Scrive Francois Mauriac nella sua Vita di Gesù:
«A chi di noi l’albergo di Emmaus non è familiare? Chi non ha camminato su quella strada, una sera che tutto pareva perduto? Il Cristo era morto in noi. Non esisteva più nessun Gesù per noi sulla terra. Noi seguivamo una strada, e qualcuno ci veniva a lato. Eravamo soli e non soli».
Ma sulla strada, sempre più invasa dall’oscurità, c’è uno sconosciuto viandante che ci affianca e fa strada con noi. Ancora una volta è Gesù che viene a cercare e a salvare chi, sfiduciato, fa ritorno al passato. L’iniziativa è sempre di Dio: è lui che fa il primo passo, è lui che viene continuamente a cercare. L’aveva detto: «Sono venuto perché niente e nessuno vada perduto». Anche nelle ore più buie della vita non deve mai abbandonarci la certezza che Gesù è sempre colui che cerca e salva chi si è smarrito.
Anche in questo la via di Emmaus somiglia alla nostra vita. La compagnia di Gesù, anche se non riconosciuto, ridona lentamente fiducia. Quanta gente cammina senza riconoscere il Signore che fa strada con loro. Ma il loro andare non è senza la compagnia del Signore. E sulla via di Emmaus ecco il primo miracolo: è la Parola che apre l’intelligenza e aiuta a capire il groviglio dell’esistenza, soprattutto il nodo oscuro della sofferenza e della morte.
Giovanni Papini, nella sua Storia di Cristo, così descrive questo riconoscimento:
«Al viso non l’avevan saputo riconoscere e neanche alle parole, che pure somigliavan tanto alle parole di quando era vivo; non l’avevan conosciuto neanche alla luce degli occhi, mentre parlava, né al suono della voce. Ma bastò che prendesse nelle mani quel pane, come un padre che lo partisce al figlio, la sera, dopo una giornata di fatica o di viaggio, e in quell’atto amoroso, che tante volte gli avevano visto fare nelle cene improvvisate e famigliari, avevano scoperto, alla fine, le sue mani, le sue mani benedicenti e ferite, e la caligine si squarciò e si trovaron faccia a faccia collo splendore del Risuscitato».

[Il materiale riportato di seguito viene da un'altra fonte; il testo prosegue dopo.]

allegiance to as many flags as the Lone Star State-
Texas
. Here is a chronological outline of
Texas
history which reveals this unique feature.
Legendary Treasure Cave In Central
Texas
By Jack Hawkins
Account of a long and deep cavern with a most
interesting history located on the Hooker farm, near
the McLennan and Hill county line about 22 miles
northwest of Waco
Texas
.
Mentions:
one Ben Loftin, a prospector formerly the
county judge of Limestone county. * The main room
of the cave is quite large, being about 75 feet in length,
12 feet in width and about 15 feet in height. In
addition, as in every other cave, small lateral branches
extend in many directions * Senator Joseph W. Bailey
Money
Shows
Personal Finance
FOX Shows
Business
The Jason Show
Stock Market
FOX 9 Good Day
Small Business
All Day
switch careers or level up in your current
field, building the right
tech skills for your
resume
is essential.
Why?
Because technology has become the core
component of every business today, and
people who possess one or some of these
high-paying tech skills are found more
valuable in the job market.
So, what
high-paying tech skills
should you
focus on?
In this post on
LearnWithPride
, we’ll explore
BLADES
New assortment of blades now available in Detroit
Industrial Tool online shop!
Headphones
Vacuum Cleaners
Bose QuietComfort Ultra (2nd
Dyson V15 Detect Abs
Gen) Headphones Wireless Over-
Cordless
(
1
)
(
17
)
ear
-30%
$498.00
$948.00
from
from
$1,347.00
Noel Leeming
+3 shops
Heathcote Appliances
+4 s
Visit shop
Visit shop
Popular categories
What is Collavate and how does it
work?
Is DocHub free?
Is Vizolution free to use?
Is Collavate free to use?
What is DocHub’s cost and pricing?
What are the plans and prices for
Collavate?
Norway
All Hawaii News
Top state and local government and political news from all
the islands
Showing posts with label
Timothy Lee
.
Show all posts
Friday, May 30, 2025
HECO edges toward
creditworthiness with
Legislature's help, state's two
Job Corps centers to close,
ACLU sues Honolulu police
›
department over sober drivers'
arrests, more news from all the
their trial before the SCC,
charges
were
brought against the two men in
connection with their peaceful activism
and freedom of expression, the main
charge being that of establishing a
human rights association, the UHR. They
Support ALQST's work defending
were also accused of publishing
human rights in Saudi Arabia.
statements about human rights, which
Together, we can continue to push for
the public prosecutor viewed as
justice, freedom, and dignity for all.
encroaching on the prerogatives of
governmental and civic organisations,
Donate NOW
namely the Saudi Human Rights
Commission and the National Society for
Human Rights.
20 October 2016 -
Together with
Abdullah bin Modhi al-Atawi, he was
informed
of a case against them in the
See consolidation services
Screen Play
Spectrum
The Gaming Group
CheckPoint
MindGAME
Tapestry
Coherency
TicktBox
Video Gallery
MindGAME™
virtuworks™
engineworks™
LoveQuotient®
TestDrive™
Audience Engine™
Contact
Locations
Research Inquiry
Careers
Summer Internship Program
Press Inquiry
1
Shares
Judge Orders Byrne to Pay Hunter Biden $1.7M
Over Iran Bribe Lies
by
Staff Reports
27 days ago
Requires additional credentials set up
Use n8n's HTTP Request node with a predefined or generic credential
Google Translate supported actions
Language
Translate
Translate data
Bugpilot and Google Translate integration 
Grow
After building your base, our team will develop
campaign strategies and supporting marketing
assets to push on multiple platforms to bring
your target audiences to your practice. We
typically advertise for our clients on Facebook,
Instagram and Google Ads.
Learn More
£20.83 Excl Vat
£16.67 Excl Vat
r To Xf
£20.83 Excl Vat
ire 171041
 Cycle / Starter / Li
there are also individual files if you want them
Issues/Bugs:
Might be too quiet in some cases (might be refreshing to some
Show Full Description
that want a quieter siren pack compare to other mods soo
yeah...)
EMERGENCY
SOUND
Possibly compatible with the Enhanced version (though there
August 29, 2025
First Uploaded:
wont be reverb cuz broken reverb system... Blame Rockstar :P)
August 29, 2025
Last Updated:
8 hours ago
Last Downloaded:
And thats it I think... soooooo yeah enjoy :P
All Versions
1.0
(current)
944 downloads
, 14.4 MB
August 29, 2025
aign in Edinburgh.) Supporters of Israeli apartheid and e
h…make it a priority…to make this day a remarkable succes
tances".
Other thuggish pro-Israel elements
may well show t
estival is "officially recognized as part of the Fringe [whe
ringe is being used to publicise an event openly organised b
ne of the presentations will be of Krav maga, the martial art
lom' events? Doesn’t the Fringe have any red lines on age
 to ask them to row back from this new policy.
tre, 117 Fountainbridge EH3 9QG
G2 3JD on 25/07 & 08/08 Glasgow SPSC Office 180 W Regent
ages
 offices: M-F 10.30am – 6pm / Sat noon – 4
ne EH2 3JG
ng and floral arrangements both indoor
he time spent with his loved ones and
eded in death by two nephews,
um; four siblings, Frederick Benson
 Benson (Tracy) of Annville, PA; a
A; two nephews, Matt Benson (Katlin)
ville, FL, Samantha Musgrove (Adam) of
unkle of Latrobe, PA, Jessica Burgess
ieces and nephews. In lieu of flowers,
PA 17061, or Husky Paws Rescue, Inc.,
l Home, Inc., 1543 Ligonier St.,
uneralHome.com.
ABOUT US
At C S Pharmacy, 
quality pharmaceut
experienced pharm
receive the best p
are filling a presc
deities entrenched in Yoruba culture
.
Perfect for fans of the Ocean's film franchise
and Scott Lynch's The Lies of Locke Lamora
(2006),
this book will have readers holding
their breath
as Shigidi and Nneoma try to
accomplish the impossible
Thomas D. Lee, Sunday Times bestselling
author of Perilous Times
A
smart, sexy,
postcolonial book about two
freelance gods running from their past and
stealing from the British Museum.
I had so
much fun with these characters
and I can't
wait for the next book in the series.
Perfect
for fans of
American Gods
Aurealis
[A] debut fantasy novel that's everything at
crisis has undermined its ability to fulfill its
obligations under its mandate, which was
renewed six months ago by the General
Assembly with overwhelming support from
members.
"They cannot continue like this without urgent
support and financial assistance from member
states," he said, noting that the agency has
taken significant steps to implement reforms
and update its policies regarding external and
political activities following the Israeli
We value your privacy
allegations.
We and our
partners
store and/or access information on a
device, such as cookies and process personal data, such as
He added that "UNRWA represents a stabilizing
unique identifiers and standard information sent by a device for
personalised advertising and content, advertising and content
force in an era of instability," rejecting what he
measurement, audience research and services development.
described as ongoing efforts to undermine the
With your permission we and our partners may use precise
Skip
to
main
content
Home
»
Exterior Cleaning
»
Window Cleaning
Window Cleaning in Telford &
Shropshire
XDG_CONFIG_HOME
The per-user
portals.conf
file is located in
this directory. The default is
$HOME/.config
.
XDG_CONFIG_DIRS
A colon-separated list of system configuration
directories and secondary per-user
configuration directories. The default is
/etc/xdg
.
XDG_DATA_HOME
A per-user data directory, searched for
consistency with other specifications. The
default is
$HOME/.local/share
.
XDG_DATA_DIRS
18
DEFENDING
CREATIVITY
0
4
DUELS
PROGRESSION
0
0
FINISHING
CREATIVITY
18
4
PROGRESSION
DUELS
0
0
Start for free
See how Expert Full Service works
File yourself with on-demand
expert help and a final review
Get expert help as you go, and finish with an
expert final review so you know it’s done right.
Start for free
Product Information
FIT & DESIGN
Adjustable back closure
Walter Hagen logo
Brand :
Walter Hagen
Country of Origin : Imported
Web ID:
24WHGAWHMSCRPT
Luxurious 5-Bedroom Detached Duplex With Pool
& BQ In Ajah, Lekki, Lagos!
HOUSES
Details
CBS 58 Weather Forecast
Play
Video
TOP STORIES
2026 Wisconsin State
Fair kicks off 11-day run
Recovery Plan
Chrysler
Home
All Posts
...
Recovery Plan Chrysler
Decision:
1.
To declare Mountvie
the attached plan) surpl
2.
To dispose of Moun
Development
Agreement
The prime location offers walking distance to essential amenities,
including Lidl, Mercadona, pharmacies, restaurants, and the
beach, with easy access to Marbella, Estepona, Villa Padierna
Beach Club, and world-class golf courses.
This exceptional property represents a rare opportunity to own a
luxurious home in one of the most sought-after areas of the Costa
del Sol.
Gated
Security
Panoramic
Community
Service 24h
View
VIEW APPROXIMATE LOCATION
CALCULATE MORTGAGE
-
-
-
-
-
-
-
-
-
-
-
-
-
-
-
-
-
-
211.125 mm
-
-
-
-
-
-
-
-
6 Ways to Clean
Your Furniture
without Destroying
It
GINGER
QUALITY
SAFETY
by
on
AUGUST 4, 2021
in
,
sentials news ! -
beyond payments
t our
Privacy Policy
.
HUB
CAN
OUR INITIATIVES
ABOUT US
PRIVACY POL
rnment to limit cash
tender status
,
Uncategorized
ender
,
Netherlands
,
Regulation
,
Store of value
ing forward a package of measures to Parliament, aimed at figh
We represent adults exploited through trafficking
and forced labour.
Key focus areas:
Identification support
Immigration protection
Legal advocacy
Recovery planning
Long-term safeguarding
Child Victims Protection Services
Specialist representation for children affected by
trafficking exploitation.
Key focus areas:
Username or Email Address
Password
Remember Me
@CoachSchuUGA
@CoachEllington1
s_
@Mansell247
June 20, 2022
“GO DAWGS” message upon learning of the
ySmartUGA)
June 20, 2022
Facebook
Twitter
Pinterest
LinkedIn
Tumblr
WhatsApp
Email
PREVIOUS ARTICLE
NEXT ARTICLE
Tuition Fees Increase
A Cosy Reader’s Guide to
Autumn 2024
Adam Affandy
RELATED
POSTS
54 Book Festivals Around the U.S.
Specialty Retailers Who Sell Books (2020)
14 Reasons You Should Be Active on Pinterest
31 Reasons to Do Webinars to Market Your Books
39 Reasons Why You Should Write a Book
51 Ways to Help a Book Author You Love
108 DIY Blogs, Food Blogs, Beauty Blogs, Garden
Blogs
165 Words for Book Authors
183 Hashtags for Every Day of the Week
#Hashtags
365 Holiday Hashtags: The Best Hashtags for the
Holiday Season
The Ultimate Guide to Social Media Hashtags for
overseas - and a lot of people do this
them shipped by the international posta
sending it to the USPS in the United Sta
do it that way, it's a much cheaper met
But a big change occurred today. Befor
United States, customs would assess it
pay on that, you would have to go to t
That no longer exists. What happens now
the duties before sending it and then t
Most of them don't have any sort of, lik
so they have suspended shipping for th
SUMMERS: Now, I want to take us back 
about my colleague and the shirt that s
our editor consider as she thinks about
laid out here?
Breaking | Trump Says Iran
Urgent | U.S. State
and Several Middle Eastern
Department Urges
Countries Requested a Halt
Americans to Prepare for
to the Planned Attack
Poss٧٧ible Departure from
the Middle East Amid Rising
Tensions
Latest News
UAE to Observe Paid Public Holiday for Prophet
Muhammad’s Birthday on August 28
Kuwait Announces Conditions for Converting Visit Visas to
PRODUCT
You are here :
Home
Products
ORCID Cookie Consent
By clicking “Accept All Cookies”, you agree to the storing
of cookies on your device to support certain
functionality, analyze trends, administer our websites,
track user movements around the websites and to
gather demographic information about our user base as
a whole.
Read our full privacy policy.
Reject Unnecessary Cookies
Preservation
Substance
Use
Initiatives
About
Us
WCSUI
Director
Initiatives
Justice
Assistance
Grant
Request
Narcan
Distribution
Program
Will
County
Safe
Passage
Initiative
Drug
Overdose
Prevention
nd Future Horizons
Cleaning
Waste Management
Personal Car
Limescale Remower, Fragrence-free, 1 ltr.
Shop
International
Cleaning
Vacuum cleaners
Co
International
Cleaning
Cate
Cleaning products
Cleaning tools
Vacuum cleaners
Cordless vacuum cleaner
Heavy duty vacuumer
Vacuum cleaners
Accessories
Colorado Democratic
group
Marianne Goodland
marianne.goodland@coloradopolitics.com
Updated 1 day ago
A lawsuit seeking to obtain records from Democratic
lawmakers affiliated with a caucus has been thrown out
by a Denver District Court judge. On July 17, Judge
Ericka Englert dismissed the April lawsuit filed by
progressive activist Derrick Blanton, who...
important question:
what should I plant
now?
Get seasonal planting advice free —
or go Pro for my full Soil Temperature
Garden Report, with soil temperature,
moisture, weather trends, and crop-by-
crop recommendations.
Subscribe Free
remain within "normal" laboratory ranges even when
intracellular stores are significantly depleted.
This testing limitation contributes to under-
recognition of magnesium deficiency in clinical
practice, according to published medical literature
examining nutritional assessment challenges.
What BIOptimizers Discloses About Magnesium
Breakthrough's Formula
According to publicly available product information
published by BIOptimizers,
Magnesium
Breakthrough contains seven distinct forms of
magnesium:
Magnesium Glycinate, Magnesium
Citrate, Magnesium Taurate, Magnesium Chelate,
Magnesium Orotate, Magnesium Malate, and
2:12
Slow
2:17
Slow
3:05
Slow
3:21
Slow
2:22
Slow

Questo gesto non è solo quello dello stare a tavola, del prendere insieme il pasto: questo gesto è indicato con le stesse parole usate nell’Ultima Cena, quando il Signore non solo divise il pane, ma donò sé stesso, per sempre. A Emmaus Gesù dona ancora sé stesso, come in ogni Eucaristia.
Eccoci qui allora, ripercorreremo in tanti la strada verso Sant’Anna… il Signore Gesù ci offrirà il suo sguardo nel quale troveremo un’offerta da riconoscere e da accogliere: la speranza.
Una speranza che si farà Parola e Pane rivelandoci la sua misteriosa presenza. Che bello poter scendere dal Santuario e dire “non ci ardeva forse il cuore” stando lassù, respirando la presenza Sua nella compagnia della Chiesa, nei volti dei volontari, dei sacerdoti, dei pellegrini e delle persone che salendo come noi, incontreranno ciò che riempie per davvero il cuore. Solo così si compirà anche in noi l’ultimo movimento dei due discepoli che “partirono senza indugio” ad annunciare che Cristo è vivo.